**Passage:**

Chapter 12: The Many Shades of Nude: Product Inclusion in Fashion and Retail

Fashion and retail businesses significantly enhance profitability and customer loyalty by embedding inclusion throughout products and experiences. Underrepresented consumers frequently experience frustration and exclusion due to limited colours, insufficient sizes, and insensitive marketing. Authentic inclusion unlocks new markets and demonstrates care for diverse customers.

Expanding colour inclusivity beyond traditional defaults (like pale pink "nude") helps diverse consumers feel represented. Campaigns such as Gap's "True Hues" successfully increased customer engagement, social visibility, and sales, highlighting the importance of involving underrepresented users in product design.

Addressing size inclusivity by catering beyond standard body types without segregating or imposing premiums is ethical and profitable, tapping into underserved markets like plus-size consumers. Successful brands offer broad, customisable sizing to reflect real consumer diversity.

Brands must proactively prevent insensitive products and marketing by gathering diverse perspectives early. Inclusive marketing must align authentically with genuinely inclusive products to build trust and avoid backlash.

Increasing gender diversity in fashion leadership is critical since gender-balanced companies outperform others. Transparency in promotions, clear sponsorship programmes, and flexible working arrangements help women advance, reflecting their dominance as fashion consumers.

Retail environments must intentionally promote physical accessibility, train staff on inclusion, and avoid biased security practices. Inclusive product displays and marketing should authentically represent diverse identities, body types, and abilities.

Ecommerce retailers must prioritise digital accessibility, including keyboard navigation, colour contrasts, alt-text, responsive design, detailed product descriptions, and optimised performance for slow connections. This improves experiences for all users, including those with disabilities.

Genuine organisational commitment, senior leadership support, dedicated diversity councils, and diverse employee participation strengthen inclusion efforts. Cross-industry partnerships, such as designer Chris Bevans' collaboration with Google, amplify inclusive creativity and business success. Embedding inclusion from ideation to execution positions brands to thrive, fostering customer loyalty and profitability.

**Excerpted records:**
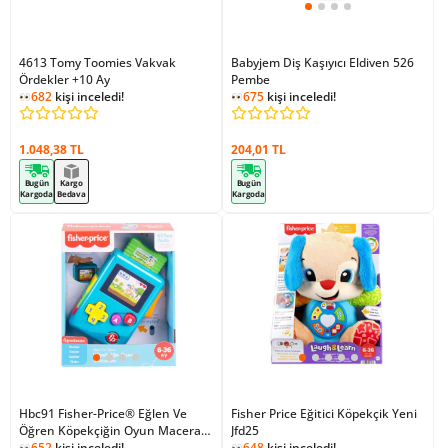
4613 Tomy Toomies Vakvak
Babyjem Diş Kaşıyıcı Eldiven 526
Ördekler +10 Ay
Pembe
682
kişi inceledi!
675
kişi inceledi!
1.048,38 TL
204,01 TL
Bugün
Kargo
Bugün
Kargoda
Bedava
Kargoda
Hbc91 Fisher-Price® Eğlen Ve
Fisher Price Eğitici Köpekçik Yeni
Öğren Köpekçiğin Oyun Macerası,
Jfd25
Türkçe / +6 Ay
652
kişi inceledi!
648
kişi inceledi!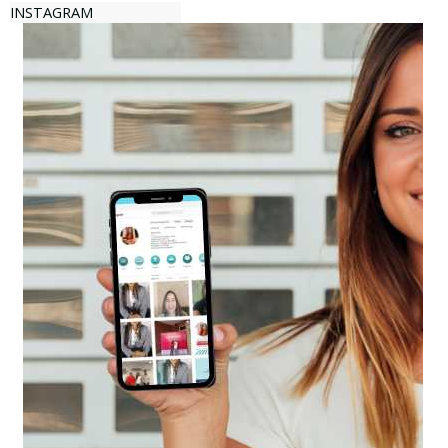
INSTAGRAM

**Brief 1:** List the digital accessibility measures that the chapter on product inclusion says ecommerce retailers must prioritize.
**Brief 2:** Reproduce the stretch of the chapter on product inclusion from "Addressing size inclusivity" through "real consumer diversity.", word for word.
The items have no connection to the chapter on product inclusion.

**Final answer 1:**
- keyboard navigation
- colour contrasts
- alt-text
- responsive design
- detailed product descriptions
- optimised performance for slow connections

**Final answer 2:**
Addressing size inclusivity by catering beyond standard body types without segregating or imposing premiums is ethical and profitable, tapping into underserved markets like plus-size consumers. Successful brands offer broad, customisable sizing to reflect real consumer diversity.